5 ways to boost your finances after retirement


  • Monetise your hobbies
    You can turn certain hobbies into profitable side hustles to supplement your pension, especially if they are based on skills that not everyone has. Fishing, home repairs, gardening, cooking, baking, photography, carpentry and sewing are just a few examples. By selling your catch of the day or upcycling fabric into a chic outfit, you can earn extra cash while doing something that you genuinely enjoy.


It’s always a good idea to chat with a financial adviser before you make any big decisions


  • Monetise your skills
    Whether these are job skills you picked up over years of employment, or expertise you’ve learnt from your hobbies, you could have valuable insights to share with others in the field. Depending on which medium you’re most comfortable in, you could teach those skills to paying clients via online videos, live training sessions or corporate event presentations.

  • Check for pensioner discounts
    An upside of growing older is the number of retailers that offer pensioner perks. Make the most of the discounts offered to people over 60 by stores, companies and service providers. You can spend less on groceries, dining, travel, entertainment and more – and even get a discounted rate on your banking fees with Nedbank.

  • Keep investing wisely
    Investing smartly even after you retire is important. But watch out for scams promising big returns that sound too good to be true – they most likely are. Before you invest, do your homework. Research the investment product as well as the people behind it. Make sure it's legit by checking whether anyone else has had issues with the product.
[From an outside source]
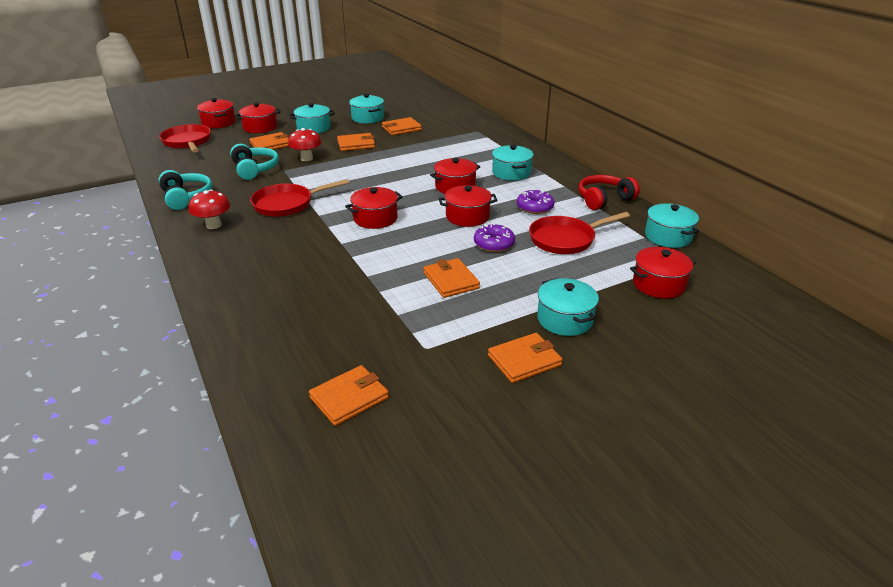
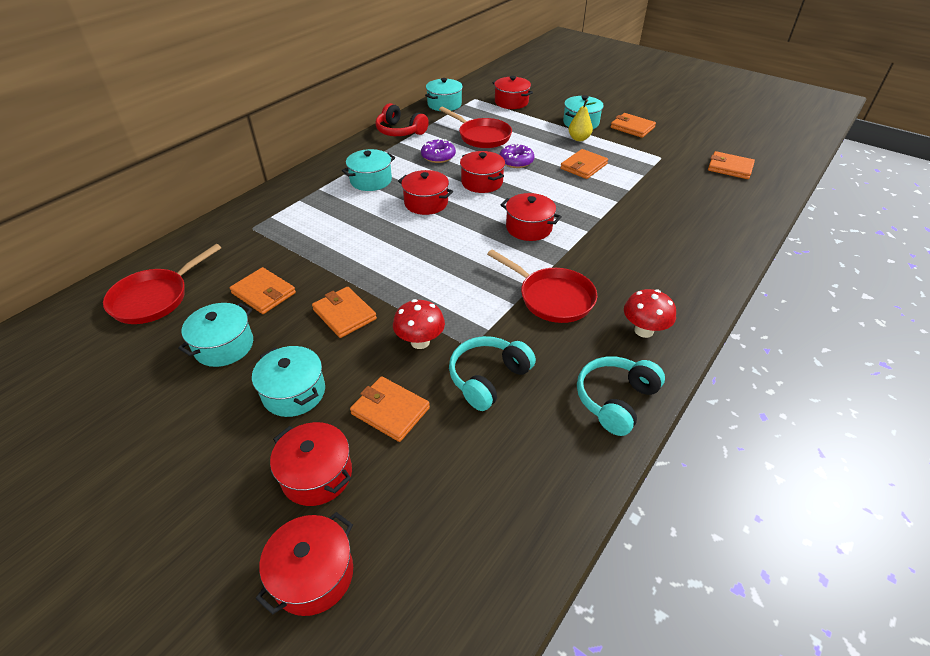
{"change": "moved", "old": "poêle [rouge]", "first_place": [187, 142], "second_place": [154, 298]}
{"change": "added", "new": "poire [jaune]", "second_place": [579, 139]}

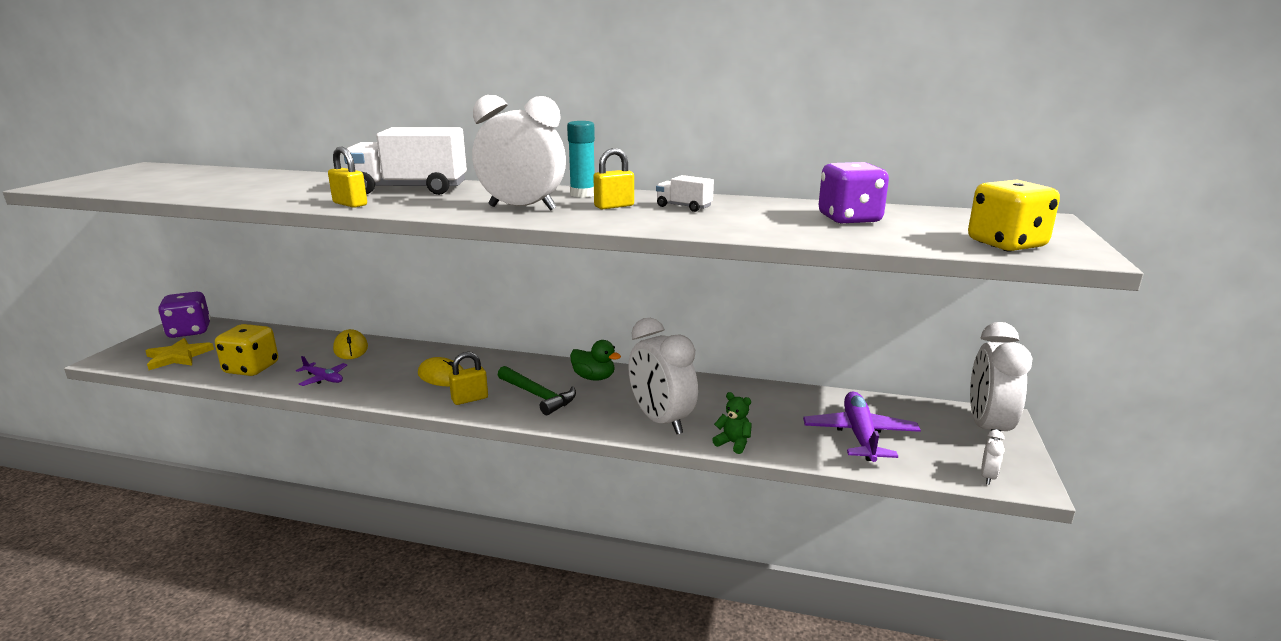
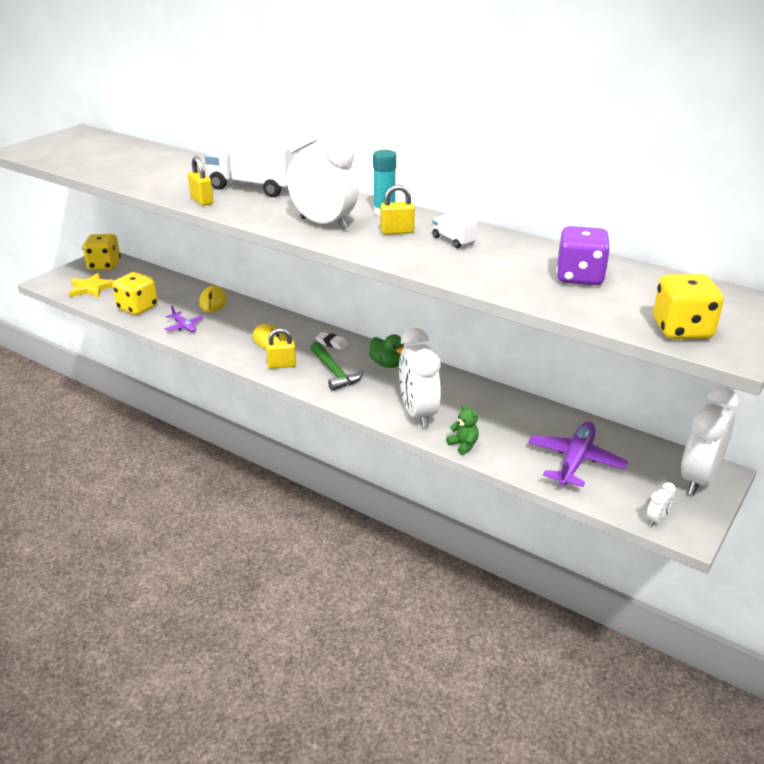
{"change": "recoloured", "old": "dé [violet]", "new": "dé [jaune]", "first_place": [189, 331], "second_place": [104, 266]}
{"change": "added", "new": "gomme [blanc]", "second_place": [332, 343]}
Be cautious of anyone who pressures you to invest, especially if they contact you via spam texts or emails.

  • Take advantage of tax benefits
    Retirees are subject to the same income tax rates as other individuals, but they have higher tax thresholds and rebates:

    • If you’re over 65, you qualify for a secondary tax rebate amounting to R9,444.
    • If you’re over 75, you get a tertiary rebate of a further R3,145.

  • As a result of these rebates:
    • If you’re under 65, you have a tax threshold of R95,750.
    • If you’re over 65, you have a threshold of R148,217.
    • If you’re over 75, you have a tax threshold of R165,689.

It's important to use these rebates and thresholds, along with your capital gains tax annual exemption, to ensure that you access your investments in a way that gives you the best tax benefits. Also explore products like tax-free investments and retirement annuities to be even more tax-efficient.

It’s always a good idea to chat with a financial adviser before you make any big decisions. They can help you understand the risks and find the right investment for you. Spread your investments across different financial instruments to lower your risk. Remember, if someone promises you a sure thing and that they’ll double your money overnight, it’s probably a scam.